Segment Open

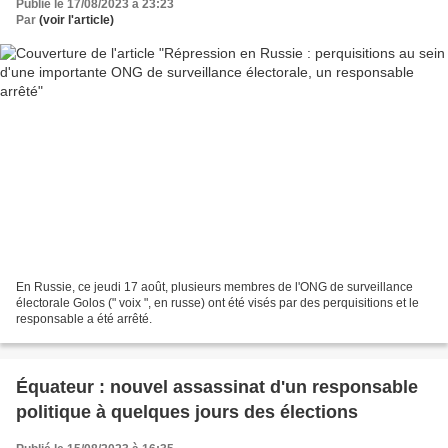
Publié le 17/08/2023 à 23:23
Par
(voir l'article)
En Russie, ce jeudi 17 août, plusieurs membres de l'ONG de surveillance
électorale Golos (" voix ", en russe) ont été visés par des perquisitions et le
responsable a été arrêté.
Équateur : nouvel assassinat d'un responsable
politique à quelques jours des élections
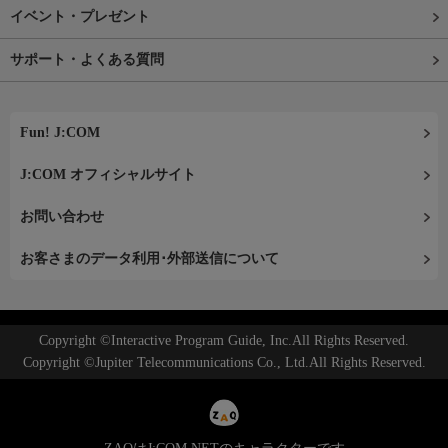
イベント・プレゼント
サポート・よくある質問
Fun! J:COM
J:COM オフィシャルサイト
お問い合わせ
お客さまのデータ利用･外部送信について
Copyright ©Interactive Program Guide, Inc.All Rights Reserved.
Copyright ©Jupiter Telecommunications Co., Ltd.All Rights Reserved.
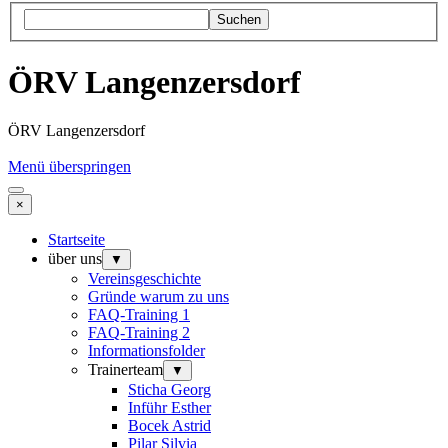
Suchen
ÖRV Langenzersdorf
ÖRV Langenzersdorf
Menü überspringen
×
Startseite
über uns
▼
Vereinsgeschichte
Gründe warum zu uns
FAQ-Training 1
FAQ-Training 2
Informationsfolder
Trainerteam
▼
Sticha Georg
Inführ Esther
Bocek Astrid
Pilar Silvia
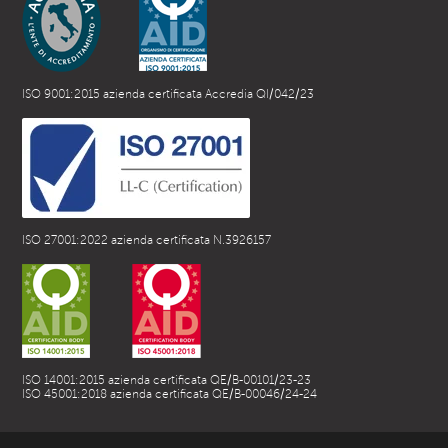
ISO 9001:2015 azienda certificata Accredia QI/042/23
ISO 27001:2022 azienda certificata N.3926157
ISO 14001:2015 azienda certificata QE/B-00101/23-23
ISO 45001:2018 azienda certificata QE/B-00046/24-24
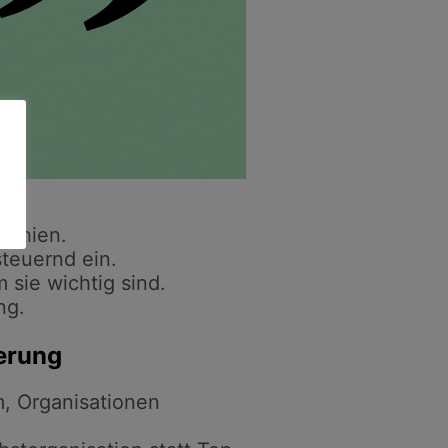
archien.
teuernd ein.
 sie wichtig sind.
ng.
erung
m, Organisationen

Segment Closed
Segment Open

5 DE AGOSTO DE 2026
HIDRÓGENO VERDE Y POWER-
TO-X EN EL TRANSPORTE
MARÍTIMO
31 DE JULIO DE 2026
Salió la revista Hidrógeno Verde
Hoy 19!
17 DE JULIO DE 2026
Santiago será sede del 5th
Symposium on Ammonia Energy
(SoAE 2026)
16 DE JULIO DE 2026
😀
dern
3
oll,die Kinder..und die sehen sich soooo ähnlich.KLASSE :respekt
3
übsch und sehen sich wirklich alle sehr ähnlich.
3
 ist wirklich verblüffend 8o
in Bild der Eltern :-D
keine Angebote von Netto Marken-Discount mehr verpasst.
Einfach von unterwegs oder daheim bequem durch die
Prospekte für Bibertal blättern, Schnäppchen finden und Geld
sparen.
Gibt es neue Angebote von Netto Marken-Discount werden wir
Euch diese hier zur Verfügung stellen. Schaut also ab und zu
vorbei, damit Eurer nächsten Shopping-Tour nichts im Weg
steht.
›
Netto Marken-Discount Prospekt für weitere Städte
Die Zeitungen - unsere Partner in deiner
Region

Segment Closed

» Work instructions: Where a line of the records has the string "ähnlich", return that line.

» Solution:
oll,die Kinder..und die sehen sich soooo ähnlich.KLASSE :respekt
übsch und sehen sich wirklich alle sehr ähnlich.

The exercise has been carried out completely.